The species is native to the southern part of South America. Its range includes Argentina, Chile and various sub-Antarctic islands including the Falkland Islands, the Kerguelen Islands, the Prince Edward Islands, Crozet Islands, South Georgia and the South Sandwich Islands, Macquarie Island and the Heard Island and McDonald Islands. Its typical habitat is damp places such as the edge of bogs, the banks of streams, waterlogged places, meadows and forest margins. It grows from sea level to an altitude of about 4200 m.

==Ecology==
In South Georgia, Acaena magellanica may cover the ground in dense patches. It is deciduous, and when the leaves are shed, mosses like Tortula robusta, which grows underneath, flourish.
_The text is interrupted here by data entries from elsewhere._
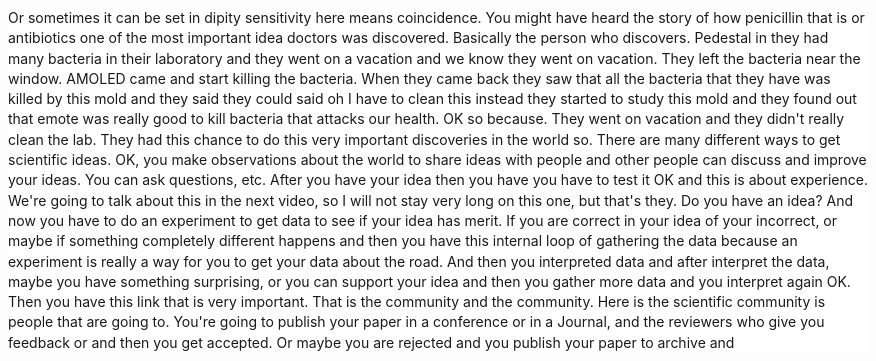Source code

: Or sometimes it can be set in dipity
sensitivity here means coincidence.
You might have heard the story of
how penicillin that is or antibiotics
one of the most important idea
doctors was discovered.
Basically the person who discovers.
Pedestal in they had many bacteria in
their laboratory and they went on a
vacation and we know they went on vacation.
They left the bacteria near the window.
AMOLED came and start killing the bacteria.
When they came back they saw that
all the bacteria that they have
was killed by this mold and they
said they could said oh I have to
clean this instead they started to
study this mold and they found out
that emote was really good to kill
bacteria that attacks our health.
OK so because.
They went on vacation and they didn't
really clean the lab.
They had this chance to do this
very important discoveries
in the world so. There are many
different ways to get scientific ideas.
OK, you make observations about the world
to share ideas with people and other
people can discuss and improve your ideas.
You can ask questions, etc.
After you have your idea then
you have you have to test it OK
and this is about experience.
We're going to talk about
this in the next video,
so I will not stay very long on this one,
but that's they.
Do you have an idea?
And now you have to do an experiment to
get data to see if your idea has merit.
If you are correct in your
idea of your incorrect,
or maybe if something completely
different happens and then you have
this internal loop of gathering the
data because an experiment is really a
way for you to get your data about the road.
And then you interpreted data
and after interpret the data,
maybe you have something surprising,
or you can support your idea and then you
gather more data and you interpret again OK.
Then you have this link
that is very important.
That is the community and the community.
Here is the scientific community
is people that are going to.
You're going to publish your paper
in a conference or in a Journal,
and the reviewers who give you
feedback or and then you get accepted.
Or maybe you are rejected and you
publish your paper to archive and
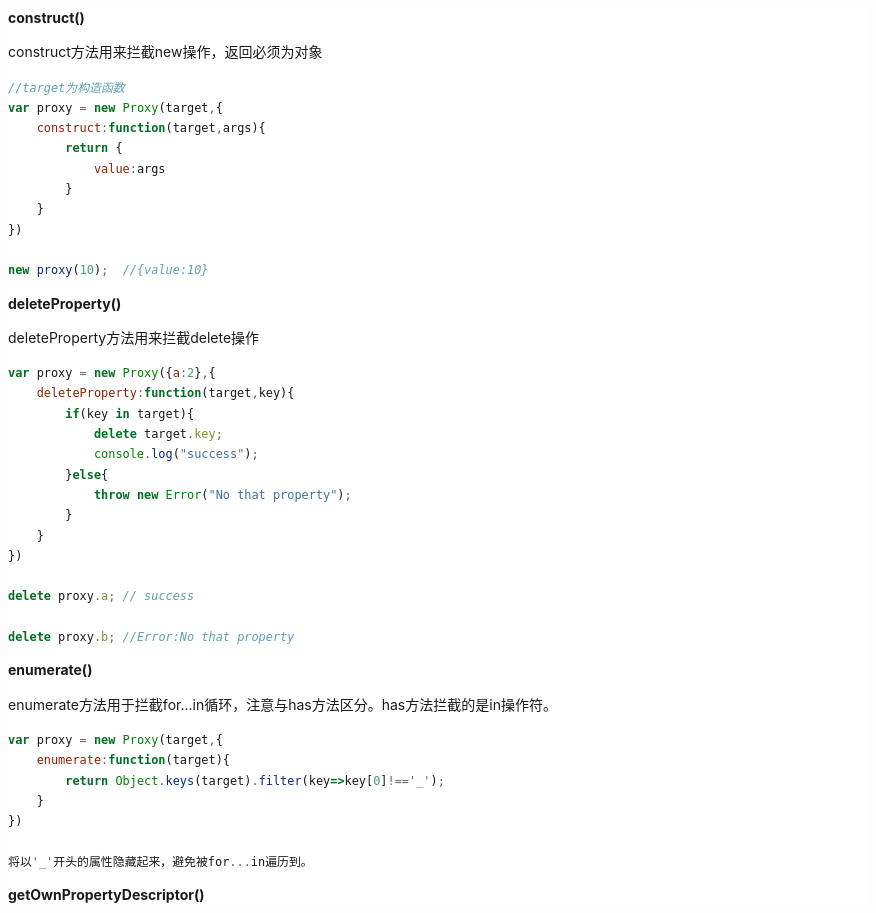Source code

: **construct()**

construct方法用来拦截new操作，返回必须为对象

```js
//target为构造函数
var proxy = new Proxy(target,{
	construct:function(target,args){
		return {
			value:args
		}
	}
})

new proxy(10);	//{value:10}

```

**deleteProperty()**

deleteProperty方法用来拦截delete操作

```js
var proxy = new Proxy({a:2},{
	deleteProperty:function(target,key){
		if(key in target){
			delete target.key;
			console.log("success");
		}else{
			throw new Error("No that property");
		}
	}
})

delete proxy.a;	// success

delete proxy.b;	//Error:No that property

```

**enumerate()**

enumerate方法用于拦截for...in循环，注意与has方法区分。has方法拦截的是in操作符。

```js
var proxy = new Proxy(target,{
	enumerate:function(target){
		return Object.keys(target).filter(key=>key[0]!=='_');
	}	
})

将以'_'开头的属性隐藏起来，避免被for...in遍历到。

```

**getOwnPropertyDescriptor()**
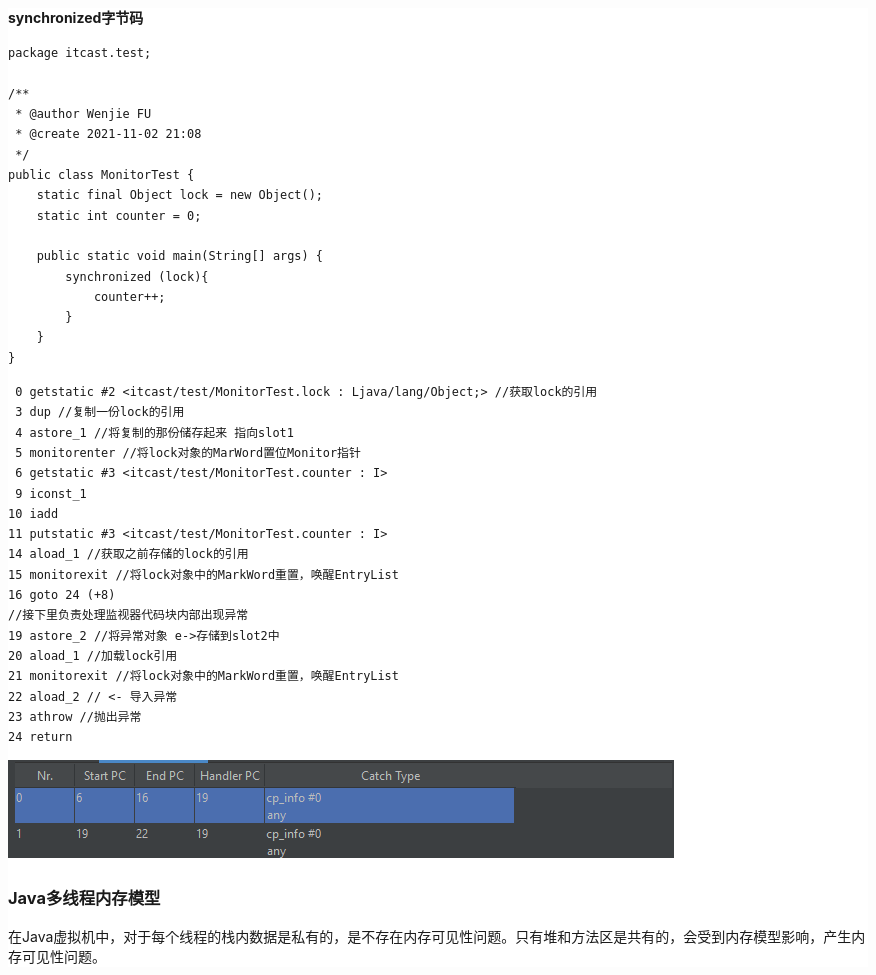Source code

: **synchronized字节码**

```
package itcast.test;

/**
 * @author Wenjie FU
 * @create 2021-11-02 21:08
 */
public class MonitorTest {
    static final Object lock = new Object();
    static int counter = 0;

    public static void main(String[] args) {
        synchronized (lock){
            counter++;
        }
    }
}

```

```
 0 getstatic #2 <itcast/test/MonitorTest.lock : Ljava/lang/Object;> //获取lock的引用
 3 dup //复制一份lock的引用
 4 astore_1 //将复制的那份储存起来 指向slot1
 5 monitorenter //将lock对象的MarWord置位Monitor指针
 6 getstatic #3 <itcast/test/MonitorTest.counter : I>
 9 iconst_1
10 iadd
11 putstatic #3 <itcast/test/MonitorTest.counter : I>
14 aload_1 //获取之前存储的lock的引用
15 monitorexit //将lock对象中的MarkWord重置，唤醒EntryList
16 goto 24 (+8)
//接下里负责处理监视器代码块内部出现异常
19 astore_2 //将异常对象 e->存储到slot2中
20 aload_1 //加载lock引用
21 monitorexit //将lock对象中的MarkWord重置，唤醒EntryList
22 aload_2 // <- 导入异常
23 athrow //抛出异常
24 return
```

![image-20211102211857734](Java%E5%A4%9A%E7%BA%BF%E7%A8%8B%E4%B8%93%E9%A2%98.assets/image-20211102211857734.png)

### Java多线程内存模型

在Java虚拟机中，对于每个线程的栈内数据是私有的，是不存在内存可见性问题。只有堆和方法区是共有的，会受到内存模型影响，产生内存可见性问题。
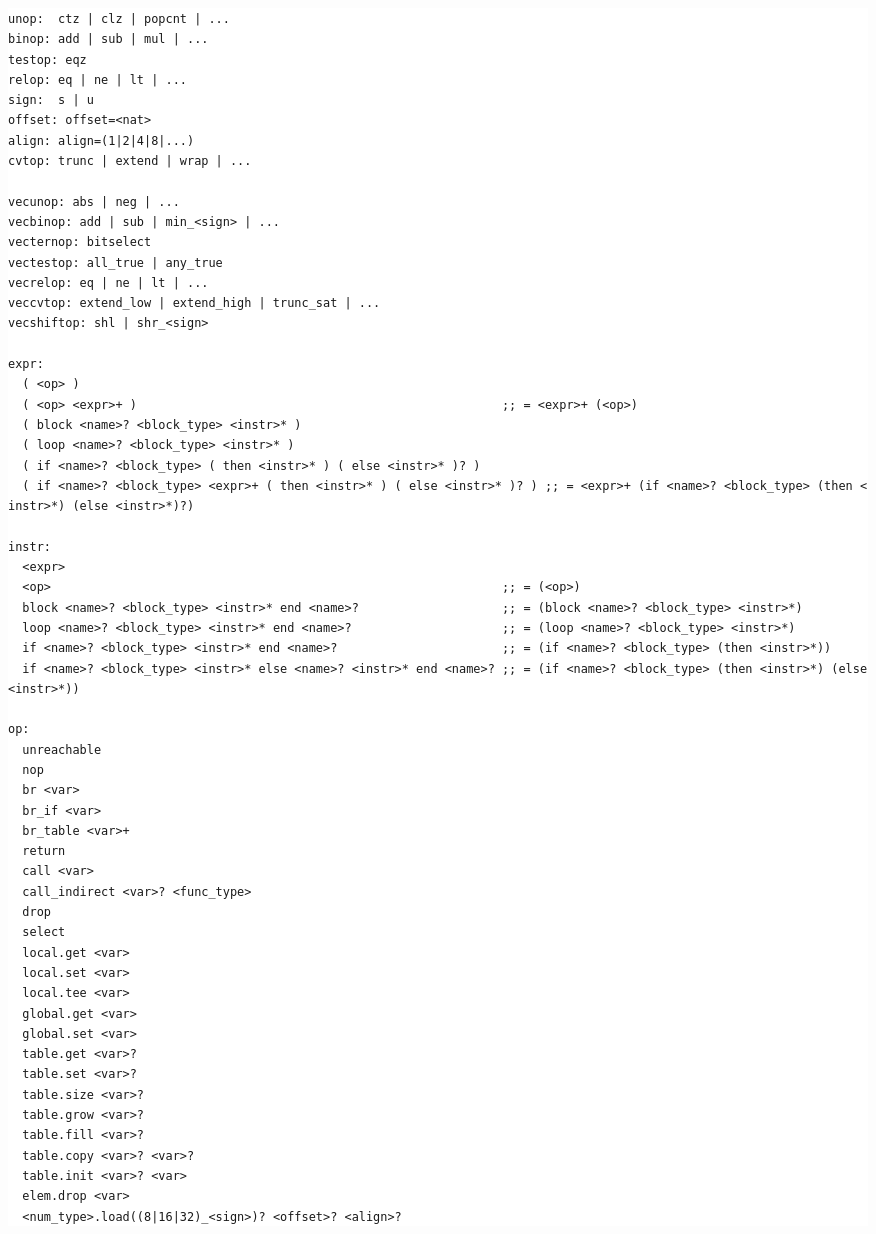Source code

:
 ```
unop:  ctz | clz | popcnt | ...
binop: add | sub | mul | ...
testop: eqz
relop: eq | ne | lt | ...
sign:  s | u
offset: offset=<nat>
align: align=(1|2|4|8|...)
cvtop: trunc | extend | wrap | ...

vecunop: abs | neg | ...
vecbinop: add | sub | min_<sign> | ...
vecternop: bitselect
vectestop: all_true | any_true
vecrelop: eq | ne | lt | ...
veccvtop: extend_low | extend_high | trunc_sat | ...
vecshiftop: shl | shr_<sign>

expr:
  ( <op> )
  ( <op> <expr>+ )                                                   ;; = <expr>+ (<op>)
  ( block <name>? <block_type> <instr>* )
  ( loop <name>? <block_type> <instr>* )
  ( if <name>? <block_type> ( then <instr>* ) ( else <instr>* )? )
  ( if <name>? <block_type> <expr>+ ( then <instr>* ) ( else <instr>* )? ) ;; = <expr>+ (if <name>? <block_type> (then <instr>*) (else <instr>*)?)

instr:
  <expr>
  <op>                                                               ;; = (<op>)
  block <name>? <block_type> <instr>* end <name>?                    ;; = (block <name>? <block_type> <instr>*)
  loop <name>? <block_type> <instr>* end <name>?                     ;; = (loop <name>? <block_type> <instr>*)
  if <name>? <block_type> <instr>* end <name>?                       ;; = (if <name>? <block_type> (then <instr>*))
  if <name>? <block_type> <instr>* else <name>? <instr>* end <name>? ;; = (if <name>? <block_type> (then <instr>*) (else <instr>*))

op:
  unreachable
  nop
  br <var>
  br_if <var>
  br_table <var>+
  return
  call <var>
  call_indirect <var>? <func_type>
  drop
  select
  local.get <var>
  local.set <var>
  local.tee <var>
  global.get <var>
  global.set <var>
  table.get <var>?
  table.set <var>?
  table.size <var>?
  table.grow <var>?
  table.fill <var>?
  table.copy <var>? <var>?
  table.init <var>? <var>
  elem.drop <var>
  <num_type>.load((8|16|32)_<sign>)? <offset>? <align>?
```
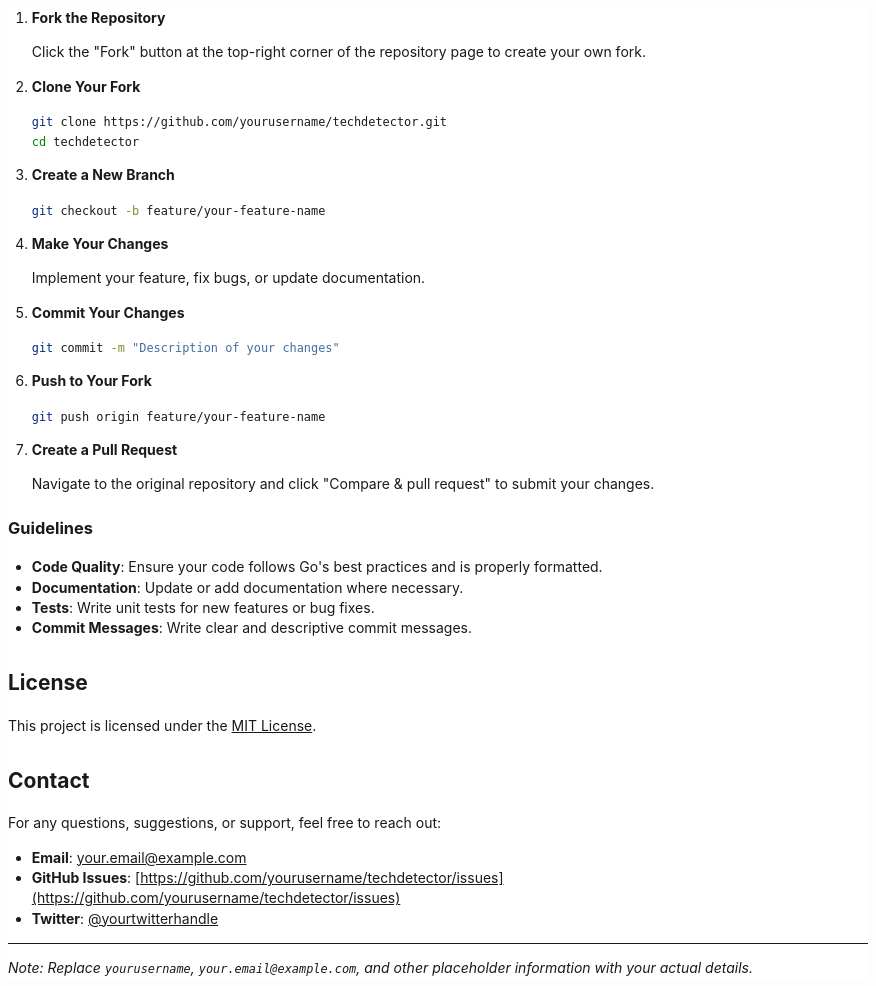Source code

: 1. **Fork the Repository**

   Click the "Fork" button at the top-right corner of the repository page to create your own fork.

2. **Clone Your Fork**

   ```bash
   git clone https://github.com/yourusername/techdetector.git
   cd techdetector
   ```

3. **Create a New Branch**

   ```bash
   git checkout -b feature/your-feature-name
   ```

4. **Make Your Changes**

   Implement your feature, fix bugs, or update documentation.

5. **Commit Your Changes**

   ```bash
   git commit -m "Description of your changes"
   ```

6. **Push to Your Fork**

   ```bash
   git push origin feature/your-feature-name
   ```

7. **Create a Pull Request**

   Navigate to the original repository and click "Compare & pull request" to submit your changes.

### Guidelines

- **Code Quality**: Ensure your code follows Go's best practices and is properly formatted.
- **Documentation**: Update or add documentation where necessary.
- **Tests**: Write unit tests for new features or bug fixes.
- **Commit Messages**: Write clear and descriptive commit messages.

## License

This project is licensed under the [MIT License](LICENSE).

## Contact

For any questions, suggestions, or support, feel free to reach out:

- **Email**: your.email@example.com
- **GitHub Issues**: [https://github.com/yourusername/techdetector/issues](https://github.com/yourusername/techdetector/issues)
- **Twitter**: [@yourtwitterhandle](https://twitter.com/yourtwitterhandle)

---

*Note: Replace `yourusername`, `your.email@example.com`, and other placeholder information with your actual details.*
The Kerguelen Islands are in the Southern Indian Ocean Islands tundra ecoregion which is characterised by tussock grasses, lichens and liverworts. A. magellanica is one of the few low forbs that grew here, but the introduction of the European rabbit (Oryctolagus cuniculus), which selectively grazes the species it prefers, eliminated many of the native forbs. When the rabbit was eradicated, A. magellanica and other forbs failed to recover because years of herbivory had depleted their seed banks, and introduced species such as annual meadow grass (Poa annua), mouse-ear chickweed (Cerastium fontanum) and dandelion (Taraxacum officinale) out-competed them.